WHAT YOU ARE ASKED TO DO
A bare number is required: the count of lines in the material below that hold the word "ayuda".

DATASET RECORDS
• • •

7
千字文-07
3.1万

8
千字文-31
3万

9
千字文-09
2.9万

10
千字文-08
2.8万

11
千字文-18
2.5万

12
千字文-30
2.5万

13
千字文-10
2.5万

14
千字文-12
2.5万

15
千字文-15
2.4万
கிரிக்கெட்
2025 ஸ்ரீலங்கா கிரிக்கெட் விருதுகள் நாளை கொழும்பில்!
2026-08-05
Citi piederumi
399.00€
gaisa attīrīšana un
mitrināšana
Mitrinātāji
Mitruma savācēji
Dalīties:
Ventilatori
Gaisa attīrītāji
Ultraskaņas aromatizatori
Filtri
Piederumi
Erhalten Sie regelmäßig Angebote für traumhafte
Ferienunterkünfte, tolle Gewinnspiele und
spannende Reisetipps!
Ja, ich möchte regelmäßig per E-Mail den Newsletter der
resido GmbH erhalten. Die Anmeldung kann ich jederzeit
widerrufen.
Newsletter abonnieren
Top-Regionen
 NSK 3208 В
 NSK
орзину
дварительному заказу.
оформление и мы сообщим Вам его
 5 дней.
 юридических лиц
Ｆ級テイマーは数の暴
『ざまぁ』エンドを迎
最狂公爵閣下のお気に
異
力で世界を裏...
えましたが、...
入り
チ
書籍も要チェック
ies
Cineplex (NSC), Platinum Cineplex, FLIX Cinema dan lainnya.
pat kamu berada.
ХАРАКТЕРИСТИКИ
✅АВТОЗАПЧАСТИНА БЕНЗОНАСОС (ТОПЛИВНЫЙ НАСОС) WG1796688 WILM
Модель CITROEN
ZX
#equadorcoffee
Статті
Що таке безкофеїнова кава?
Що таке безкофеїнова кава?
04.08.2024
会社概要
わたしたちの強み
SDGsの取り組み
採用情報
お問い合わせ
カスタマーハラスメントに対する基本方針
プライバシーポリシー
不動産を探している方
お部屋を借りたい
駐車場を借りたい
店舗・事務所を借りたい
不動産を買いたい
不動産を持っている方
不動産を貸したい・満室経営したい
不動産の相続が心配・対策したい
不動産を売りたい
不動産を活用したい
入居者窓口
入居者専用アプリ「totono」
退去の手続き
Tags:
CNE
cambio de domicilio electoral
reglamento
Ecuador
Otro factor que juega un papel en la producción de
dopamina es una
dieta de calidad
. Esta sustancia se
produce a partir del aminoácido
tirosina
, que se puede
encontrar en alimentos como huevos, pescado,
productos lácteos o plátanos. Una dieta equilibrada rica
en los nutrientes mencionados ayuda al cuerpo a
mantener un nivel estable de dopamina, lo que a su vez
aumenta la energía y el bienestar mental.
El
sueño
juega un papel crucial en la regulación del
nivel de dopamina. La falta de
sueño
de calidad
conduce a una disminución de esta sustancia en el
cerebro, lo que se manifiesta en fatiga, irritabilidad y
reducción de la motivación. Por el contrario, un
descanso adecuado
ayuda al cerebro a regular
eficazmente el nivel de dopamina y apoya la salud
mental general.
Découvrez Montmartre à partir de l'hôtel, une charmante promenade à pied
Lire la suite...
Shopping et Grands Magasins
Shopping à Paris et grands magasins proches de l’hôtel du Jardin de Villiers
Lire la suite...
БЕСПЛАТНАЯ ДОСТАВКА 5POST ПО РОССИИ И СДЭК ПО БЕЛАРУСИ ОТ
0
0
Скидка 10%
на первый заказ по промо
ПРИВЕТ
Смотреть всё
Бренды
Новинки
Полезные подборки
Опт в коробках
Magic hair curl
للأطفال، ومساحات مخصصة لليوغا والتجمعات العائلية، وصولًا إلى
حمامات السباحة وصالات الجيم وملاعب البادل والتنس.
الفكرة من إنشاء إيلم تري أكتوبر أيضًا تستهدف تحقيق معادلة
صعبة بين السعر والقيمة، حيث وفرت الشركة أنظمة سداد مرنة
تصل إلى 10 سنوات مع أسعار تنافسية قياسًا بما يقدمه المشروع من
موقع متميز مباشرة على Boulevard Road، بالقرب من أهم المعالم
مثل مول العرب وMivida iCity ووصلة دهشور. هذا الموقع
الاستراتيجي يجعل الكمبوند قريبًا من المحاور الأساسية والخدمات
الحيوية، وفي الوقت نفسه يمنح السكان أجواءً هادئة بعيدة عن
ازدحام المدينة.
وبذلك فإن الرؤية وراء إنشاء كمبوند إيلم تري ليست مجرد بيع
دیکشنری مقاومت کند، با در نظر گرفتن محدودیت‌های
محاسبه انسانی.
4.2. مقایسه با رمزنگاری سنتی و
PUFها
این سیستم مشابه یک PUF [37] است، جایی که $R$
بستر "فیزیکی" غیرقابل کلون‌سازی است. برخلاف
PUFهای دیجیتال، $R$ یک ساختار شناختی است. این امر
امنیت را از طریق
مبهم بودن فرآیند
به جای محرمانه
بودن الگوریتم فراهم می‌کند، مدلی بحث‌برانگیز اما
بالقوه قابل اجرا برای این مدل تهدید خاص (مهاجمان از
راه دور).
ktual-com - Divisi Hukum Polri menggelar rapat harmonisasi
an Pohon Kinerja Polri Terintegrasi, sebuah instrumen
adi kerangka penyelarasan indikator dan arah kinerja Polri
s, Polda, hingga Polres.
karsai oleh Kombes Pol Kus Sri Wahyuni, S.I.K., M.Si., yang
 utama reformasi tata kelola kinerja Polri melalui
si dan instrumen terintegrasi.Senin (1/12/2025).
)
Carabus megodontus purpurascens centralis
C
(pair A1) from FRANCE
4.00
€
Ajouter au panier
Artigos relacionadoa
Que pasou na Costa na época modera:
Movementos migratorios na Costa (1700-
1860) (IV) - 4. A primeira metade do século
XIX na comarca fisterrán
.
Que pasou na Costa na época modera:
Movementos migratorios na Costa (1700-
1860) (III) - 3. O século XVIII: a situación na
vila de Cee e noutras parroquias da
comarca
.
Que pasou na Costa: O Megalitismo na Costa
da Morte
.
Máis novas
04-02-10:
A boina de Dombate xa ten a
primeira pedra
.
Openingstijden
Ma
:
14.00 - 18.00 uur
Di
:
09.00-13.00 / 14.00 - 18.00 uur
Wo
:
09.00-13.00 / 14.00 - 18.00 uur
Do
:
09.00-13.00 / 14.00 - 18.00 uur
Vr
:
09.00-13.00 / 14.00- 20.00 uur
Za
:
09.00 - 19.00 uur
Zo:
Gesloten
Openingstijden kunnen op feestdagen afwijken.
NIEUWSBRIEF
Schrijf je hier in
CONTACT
• • •
WRITTEN SOLUTION
2